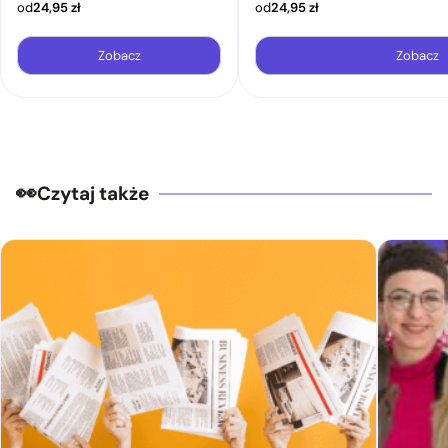
od
24,95
zł
od
24,95
zł
Zobacz
Zobacz
Czytaj także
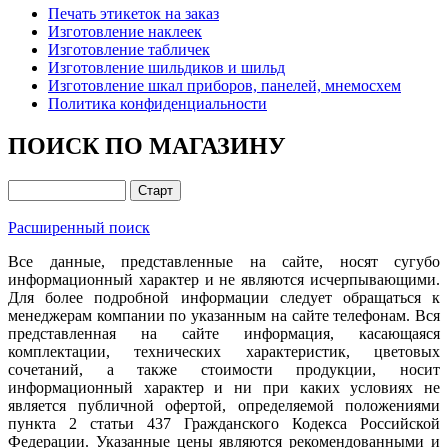
Печать этикеток на заказ
Изготовление наклеек
Изготовление табличек
Изготовление шильдиков и шильд
Изготовление шкал приборов, панелей, мнемосхем
Политика конфиденциальности
ПОИСК ПО МАГАЗИНУ
Расширенный поиск
Все данные, представленные на сайте, носят сугубо
информационный характер и не являются исчерпывающими.
Для более подробной информации следует обращаться к
менеджерам компании по указанным на сайте телефонам. Вся
представленная на сайте информация, касающаяся
комплектации, технических характеристик, цветовых
сочетаний, а также стоимости продукции, носит
информационный характер и ни при каких условиях не
является публичной офертой, определяемой положениями
пункта 2 статьи 437 Гражданского Кодекса Российской
Федерации. Указанные цены являются рекомендованными и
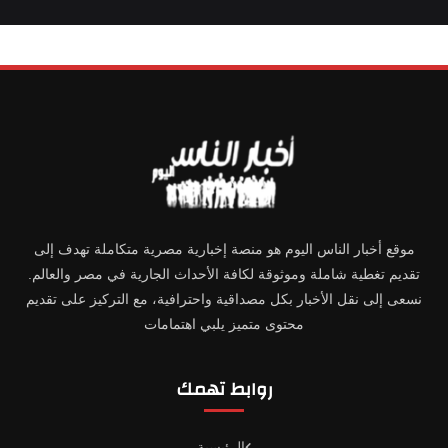
موقع أخبار الناس اليوم هو منصة إخبارية مصرية متكاملة تهدف إلى
تقديم تغطية شاملة وموثوقة لكافة الأحداث الجارية في مصر والعالم.
نسعى إلى نقل الأخبار بكل مصداقية واحترافية، مع التركيز على تقديم
محتوى متميز يلبي اهتمامات
روابط تهمك
الرئيسية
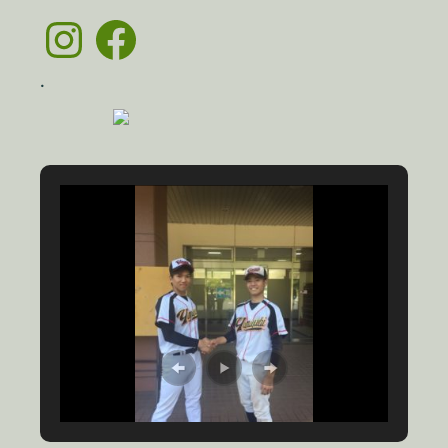
Instagram
Facebook
.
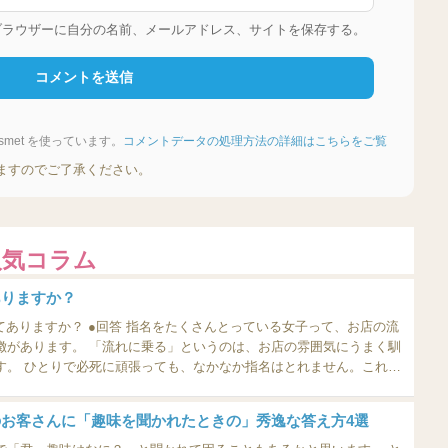
ブラウザーに自分の名前、メールアドレス、サイトを保存する。
met を使っています。
コメントデータの処理方法の詳細はこちらをご覧
ますのでご了承ください。
人気コラム
ありますか？
くさんとっている女子って、お店の流
徴があります。 「流れに乗る」というのは、お店の雰囲気にうまく馴
せん。これは
キャバクラでも同じです。ひとりで頑張っても無理なんです。 そうで
か...
お客さんに「趣味を聞かれたときの」秀逸な答え方4選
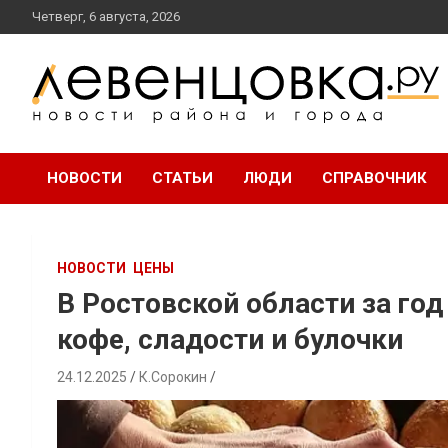
перейти
Четверг, 6 августа, 2026
к
содержанию
новости района и города
Левенцовка Ру
НОВОСТИ
СТАТЬИ
ЛЮДИ
СПРАВОЧНИК
НОВОСТИ
ЦЕНЫ
В Ростовской области за го
кофе, сладости и булочки
24.12.2025
К.Сорокин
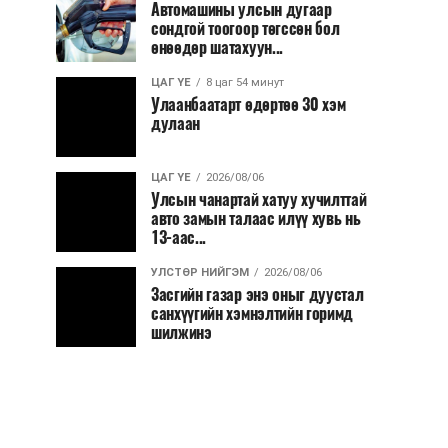
Автомашины улсын дугаар
сондгой тоогоор төгссөн бол
өнөөдөр шатахуун...
ЦАГ ҮЕ
8 цаг 54 минут
Улаанбаатарт өдөртөө 30 хэм
дулаан
ЦАГ ҮЕ
2026/08/06
Улсын чанартай хатуу хучилттай
авто замын талаас илүү хувь нь
13-аас...
УЛСТӨР НИЙГЭМ
2026/08/06
Засгийн газар энэ оныг дуустал
санхүүгийн хэмнэлтийн горимд
шилжинэ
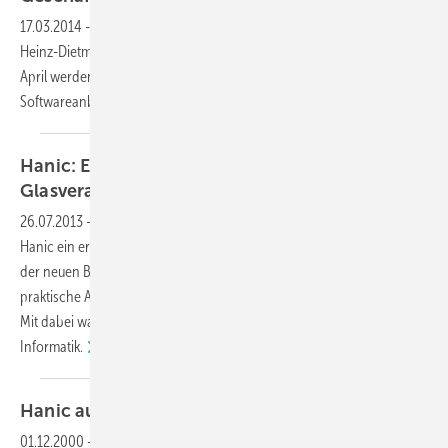
17.03.2014
-
Nach mehr als 30 Jahren an der Spitze von Hanic tritt
Heinz-Dietmar Hantke zum 31.03.2014 als Geschäftsführer zurück. Ab
April werden Klaus Engel und Dr. Jan Schäpers die Leitung des
Softwareanbieters für die Glasverarbeitung
übernehmen.
Hanic: Erfolgreicher BauPVo Workshop für
Glasverarbeiter
26.07.2013
-
Am 18.07. veranstalteten die Software-Spezialisten von
Hanic ein erstes Seminar zum Erfahrungsaustausch im Umgang mit
der neuen Bauproduktenverordnung (BauPVo). Hier stand die
praktische Anwendung von integrierten Software-Lösungen im Fokus.
Mit dabei war als Referent Roland Steinert von der Sommer
Informatik.
Hanic auf der Glasstec
2000
01.12.2000
-
Rege Nachfrage aus dem In- und
Ausland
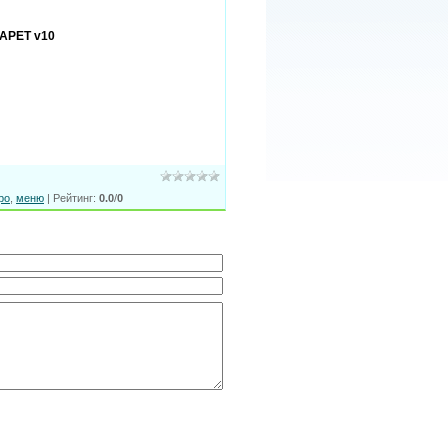
3APET v10
ро
,
меню
|
Рейтинг
:
0.0
/
0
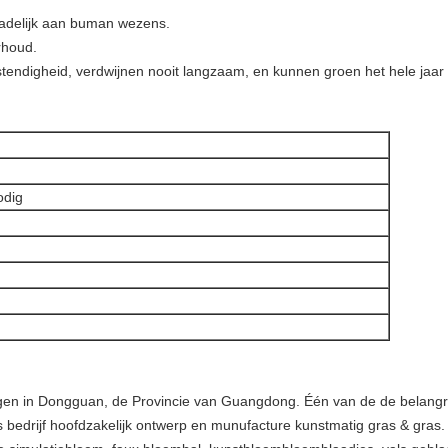
chadelijk aan buman wezens.
rhoud.
estendigheid, verdwijnen nooit langzaam, en kunnen groen het hele jaa
odig
egen in Dongguan, de Provincie van Guangdong. Één van de de belangri
Ons bedrijf hoofdzakelijk ontwerp en munufacture kunstmatig gras & gra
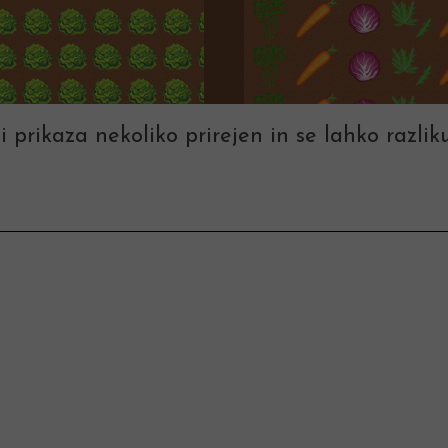
i prikaza nekoliko prirejen in se lahko razliku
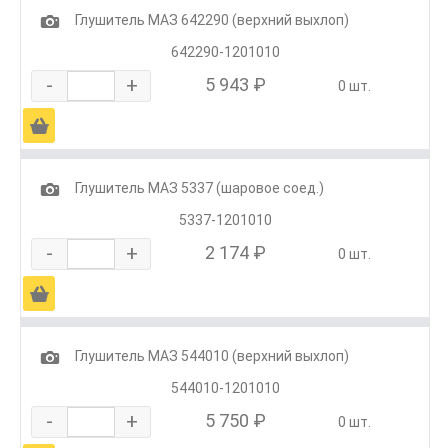
1
Глушитель МАЗ 642290 (верхний выхлоп)
642290-1201010
-
+
5 943 ₽
0 шт.
Ä
1
Глушитель МАЗ 5337 (шаровое соед.)
5337-1201010
-
+
2 174 ₽
0 шт.
Ä
1
Глушитель МАЗ 544010 (верхний выхлоп)
544010-1201010
-
+
5 750 ₽
0 шт.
************
● TASK BRIEF: Please state how many lines in the listing above contain the word "تقديم", and give only the number.

● FINISHED EXERCISE: 2